Seehofer und CSU-Spitzenkandidat Ferber können nicht gut miteinander. Sagt man. In Gersthofen spielen sie sich auf der Bühne die Bälle eigentlich ganz gut zu, auch wenn der Ministerpräsident den Europapolitiker das ein oder andere Mal etwas auflaufen lässt. Aber er ist nun mal der Boss. Der Boss sagt dann auch, dass er Markus Ferber schon zwei Mal als Minister nach München holen wollte, der habe aber abgesagt. So etwas habe er auch noch nie erlebt. Jetzt lächelt Ferber. Womöglich ist die Geschichte frei erfunden, womöglich hatte Ferber aber auch keine Lust auf Seehofers legendäre Maßregelungen seiner Minister am Kabinettstisch.
Auch die direkten Mitarbeiter Seehofers haben stellenweise wenig zu lachen. Als Seehofer eintrifft, stürmt eine Frau auf ihn zu, übergibt ihm einen Brief mit einem vermutlich weltbewegenden Anliegen und kritisiert, sie habe auf ihr erstes Schreiben keine Antwort erhalten. Seehofers Miene verfinstert sich, er blickt zu seinem Mitarbeiter. "Wie kann das sein? Das gibt es nicht, dass Sie keine Antwort erhalten. Das ist ein Unding." Böser Blick zum Mitarbeiter, der den Brief mittlerweile entgegen genommen hat, von der Frau, ihrem Anliegen und einer ausbleibenden Antwort natürlich ebenso wenig weiß wie der Ministerpräsident. Aber der ist der Boss.
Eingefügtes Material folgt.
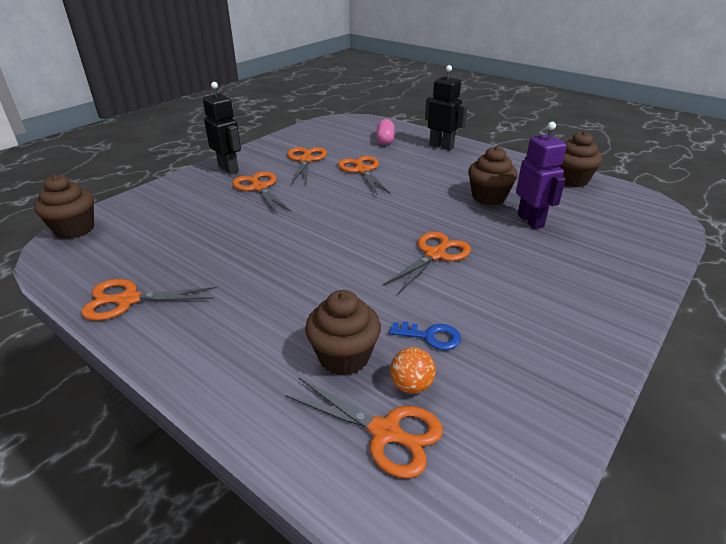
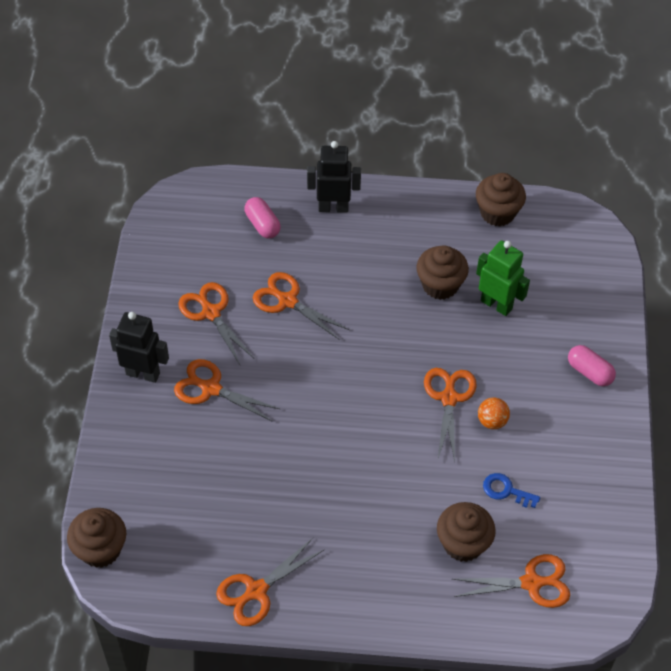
camera: 35 degrees left, 20 degrees up
blue key [389,321,461,350] -> blue key turned 135 degrees counterclockwise [483,473,540,508]
orange ball [390,347,436,394] -> orange ball moved to [478,398,510,429]
purple robot [516,122,567,229] -> green robot [476,240,530,316]
none -> pink capsule [568,345,616,386]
Im anschließenden Interview für TV und Radio wird Seehofer die Frage gestellt, was Europa von Schwaben lernen könne. Seehofer überlegt nicht lange: "Alles." Und lächelt.



Horst hat viel vor mit Europa - schon seine Vorgänger, die Könige, seien europaorientiert gewesen, sagt er.